Among the proposals for the colloquium, we will be particularly interested in those who examine:

- The presence of misopaedia and adultism in artistic fictions

- The presence of misopaedia and adultism in normative or colloquial discourses originating from those claiming to be 'experts' rooted in scientific discipline: 'good advice' in the medical, psychological and educational fields. 

- The discursive trivialization of violence against children, particularly among politicians

- The cognitive dissociation concerning the effectiveness of school as a place of fulfillment and egalitarianism.

- The confusion between instruction and education, and the cultural bias that looks at prepared standardized intervention in all learning as imperative (educationism).

- Reflection on childism, etc.

These approaches on child studies are already abundant in other countries. The aim of this colloquium is to stimulate their emergence in the field of French research. And also to create international links in this research field. As Olivier Maurel, a historian of educational violence, puts it, this research is currently a "black hole for the human sciences". It is time for things to change. 

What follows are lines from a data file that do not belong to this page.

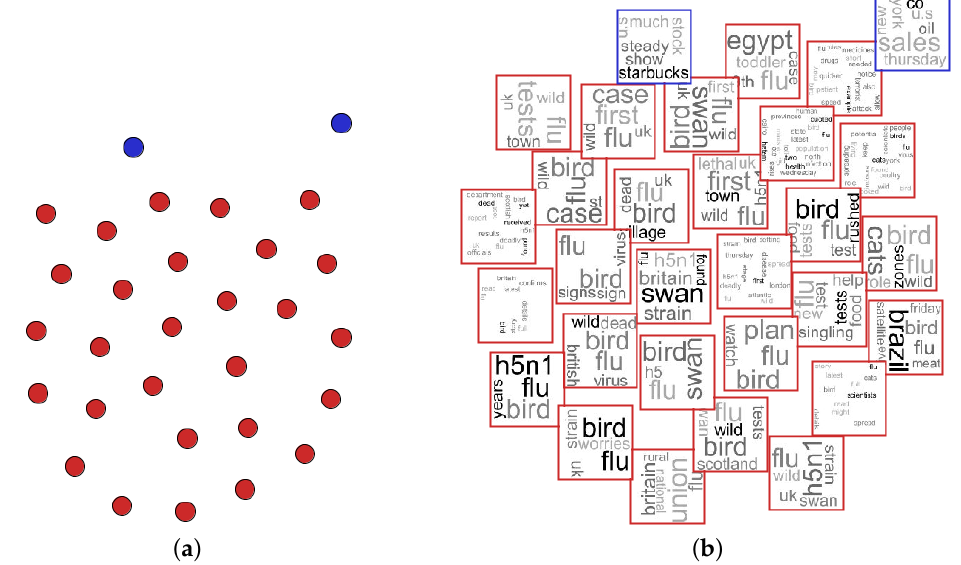
Figure 7. Analysis of the NEWS-13 dataset: ( a ) zoom in of Selection B from Figure 6 and ( b ) the tag cloud mapping from ( a ).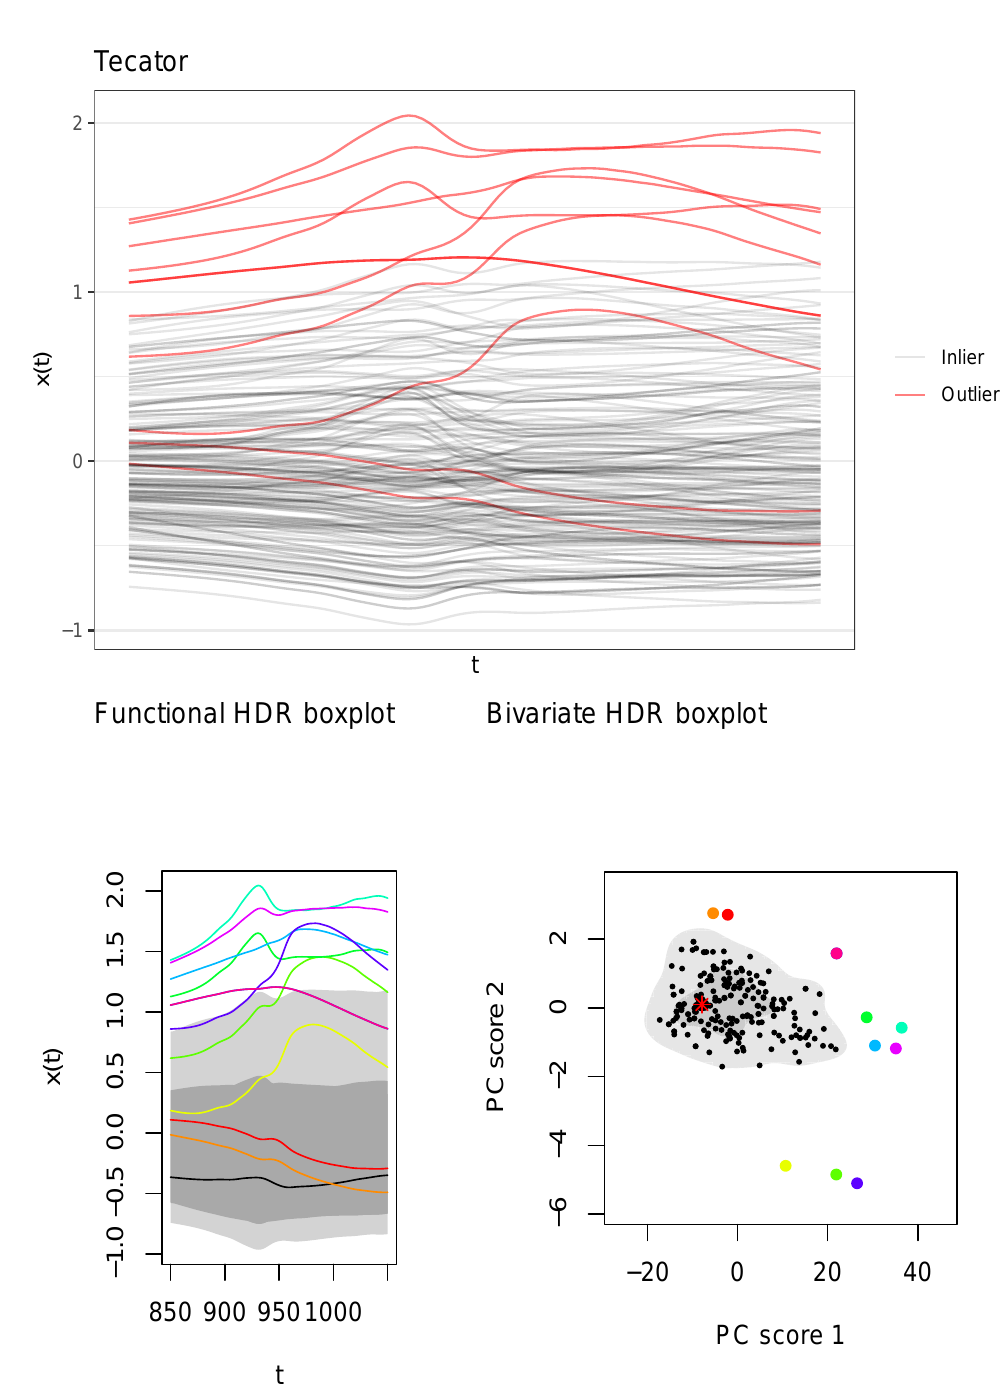
Figure A12. Upper row: Tecator data. Lower row, left column: functional HDR boxplot; right column: bivariate HDR boxplot. Colored curves/points are outliers according to a coverage probability of 0.05 for the functional HDR boxplot. HDR boxplots computed with rainbow::fboxplot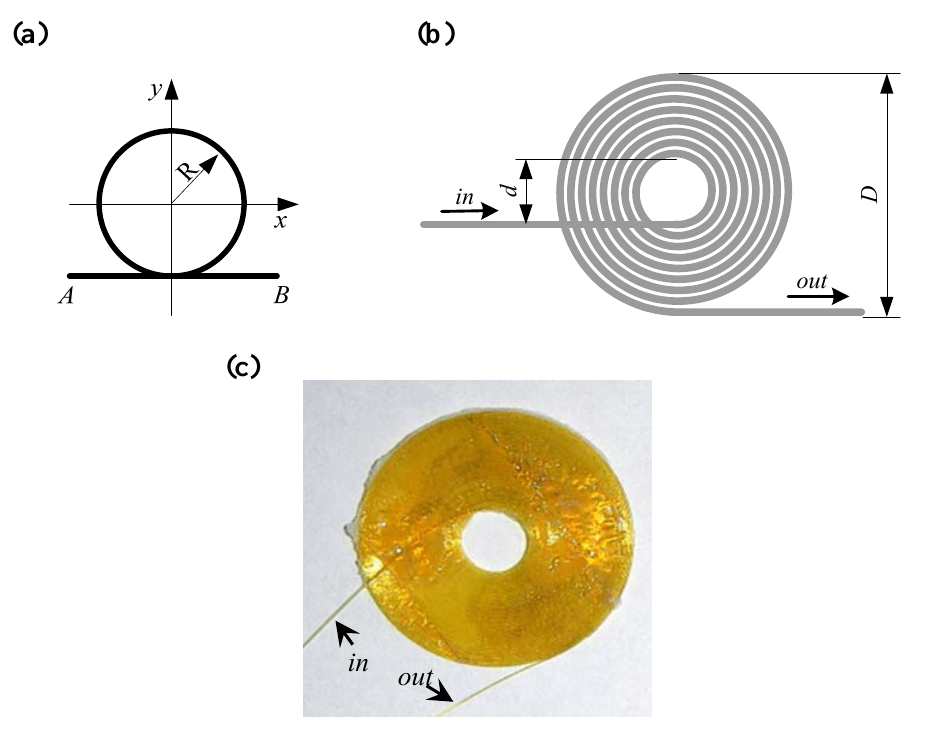
Figure 3. (a) Sketch of circular loop FOD sensor. (b) Sketch of spiral FOD sensor. (c) Picture of the spiral FOD sensor with outer diameter 21.2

International conference organized by Cécile Kovacshazy

With the help of Daliborka Milovanovic

Timetable:

- 30 April 2024: deadline for submitting proposals.

Contact: cecilekova@yahoo.fr / cecile.kovacshazy@unilim.fr 

(between half a page and one page), accompanied by a short bio-bibliography)

Proposals will be considered under an anonymous double reading procedure. 

- 20 May 2024: decision by the scientific committee.